BRIEF ▸
With all images omitted, write out the records word for word.

(Images with lens parameters)
════

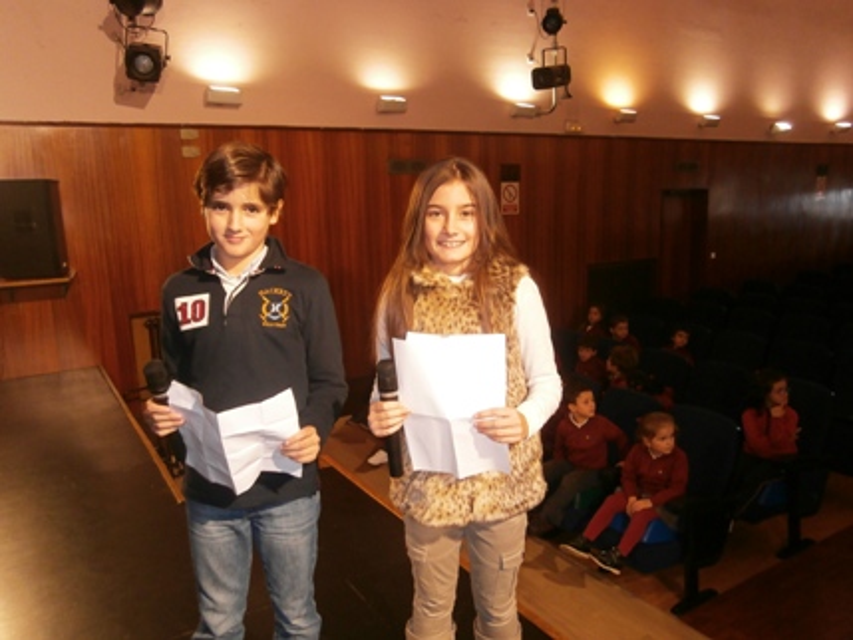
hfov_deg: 67.3
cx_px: 426
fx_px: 641
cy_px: 320
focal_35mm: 26
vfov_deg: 53.1
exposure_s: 1/30
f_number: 2.8
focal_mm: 4.7
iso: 200
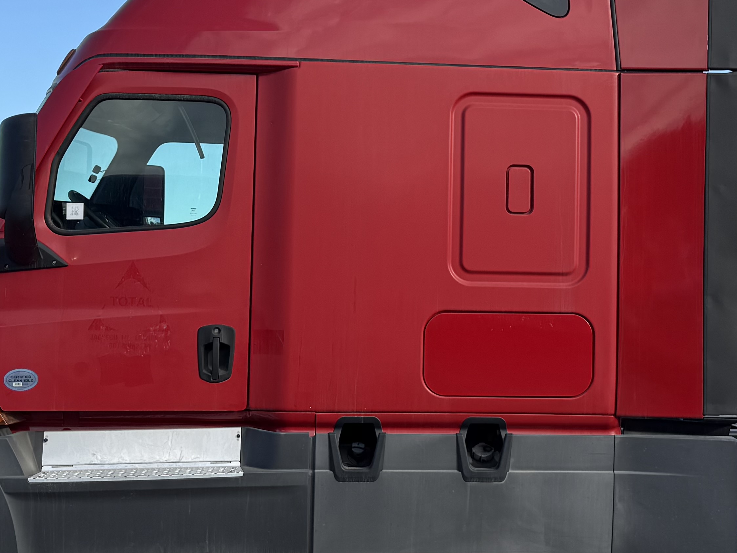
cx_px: 459
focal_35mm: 61
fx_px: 1299
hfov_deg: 31.5
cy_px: 226
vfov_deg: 24.0
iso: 80
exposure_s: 1/2053
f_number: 1.78
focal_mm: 6.76
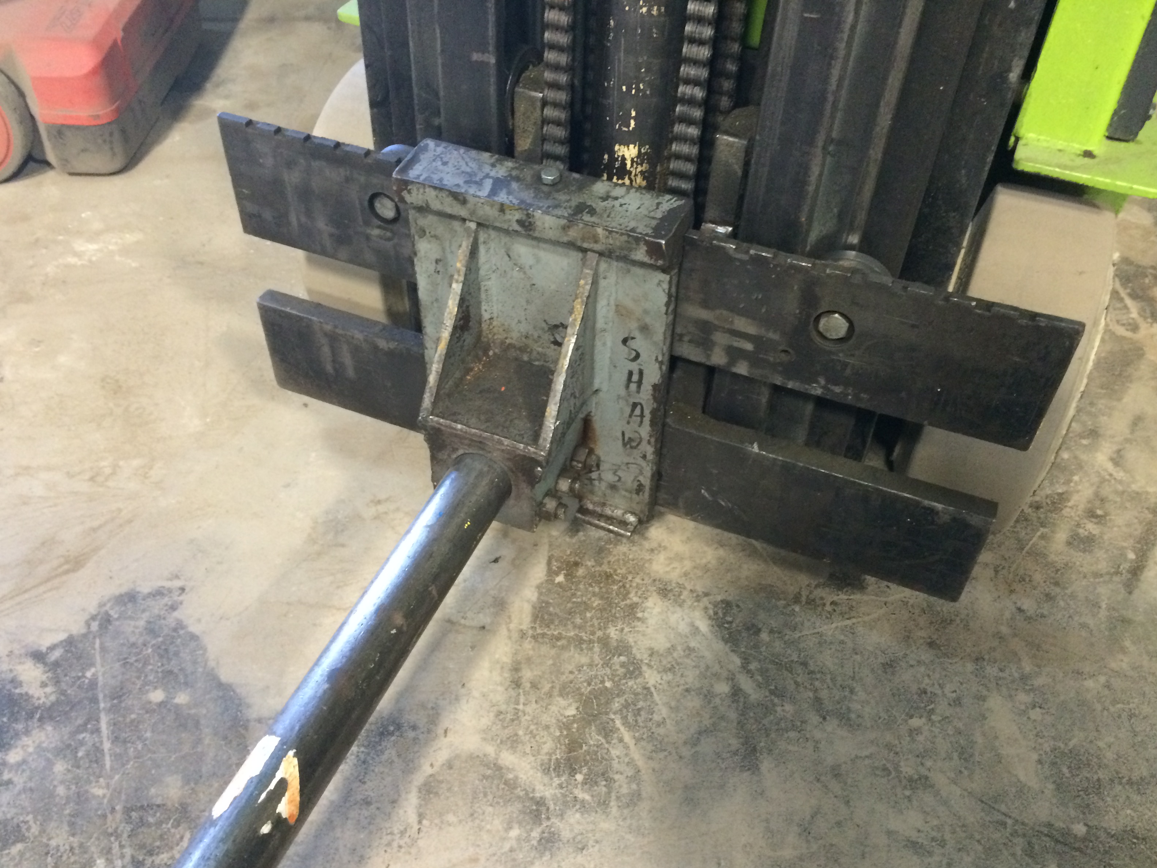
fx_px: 1003
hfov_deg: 60.0
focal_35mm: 30
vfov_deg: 46.8
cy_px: 447
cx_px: 586
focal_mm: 4.15
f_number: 2.2
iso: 320
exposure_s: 1/17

════

EXPECTED ANSWER ▸
hfov_deg: 67.3
cx_px: 426
fx_px: 641
cy_px: 320
focal_35mm: 26
vfov_deg: 53.1
exposure_s: 1/30
f_number: 2.8
focal_mm: 4.7
iso: 200
cx_px: 459
focal_35mm: 61
fx_px: 1299
hfov_deg: 31.5
cy_px: 226
vfov_deg: 24.0
iso: 80
exposure_s: 1/2053
f_number: 1.78
focal_mm: 6.76
fx_px: 1003
hfov_deg: 60.0
focal_35mm: 30
vfov_deg: 46.8
cy_px: 447
cx_px: 586
focal_mm: 4.15
f_number: 2.2
iso: 320
exposure_s: 1/17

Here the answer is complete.